*** DATA PROVIDED Section Begins ***

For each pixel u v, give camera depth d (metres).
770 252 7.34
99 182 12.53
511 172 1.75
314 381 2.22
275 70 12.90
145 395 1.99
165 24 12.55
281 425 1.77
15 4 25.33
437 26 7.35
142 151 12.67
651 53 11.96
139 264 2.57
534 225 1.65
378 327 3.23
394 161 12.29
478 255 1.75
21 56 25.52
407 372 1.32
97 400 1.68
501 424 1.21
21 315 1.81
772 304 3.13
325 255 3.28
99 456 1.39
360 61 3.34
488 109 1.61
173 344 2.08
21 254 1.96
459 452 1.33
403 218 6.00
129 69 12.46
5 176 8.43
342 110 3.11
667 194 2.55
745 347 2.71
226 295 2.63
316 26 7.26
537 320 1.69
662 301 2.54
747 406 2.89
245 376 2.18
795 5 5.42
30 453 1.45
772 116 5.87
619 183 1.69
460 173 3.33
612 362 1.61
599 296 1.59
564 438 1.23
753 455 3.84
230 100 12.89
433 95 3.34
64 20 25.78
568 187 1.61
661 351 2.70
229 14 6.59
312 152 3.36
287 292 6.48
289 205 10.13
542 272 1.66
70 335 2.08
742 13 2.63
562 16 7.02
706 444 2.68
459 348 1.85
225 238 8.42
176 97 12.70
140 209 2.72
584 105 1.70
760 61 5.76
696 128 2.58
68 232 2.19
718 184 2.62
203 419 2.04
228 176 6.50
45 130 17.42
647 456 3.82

*** DATA PROVIDED Section Ends ***

* _DIRECTIONS_
Output nothing but the lines from the one containing "612 362 1.61" to the end of the listing, both of those included, exactly as given.

* _PROBLEM SOLUTION_
612 362 1.61
599 296 1.59
564 438 1.23
753 455 3.84
230 100 12.89
433 95 3.34
64 20 25.78
568 187 1.61
661 351 2.70
229 14 6.59
312 152 3.36
287 292 6.48
289 205 10.13
542 272 1.66
70 335 2.08
742 13 2.63
562 16 7.02
706 444 2.68
459 348 1.85
225 238 8.42
176 97 12.70
140 209 2.72
584 105 1.70
760 61 5.76
696 128 2.58
68 232 2.19
718 184 2.62
203 419 2.04
228 176 6.50
45 130 17.42
647 456 3.82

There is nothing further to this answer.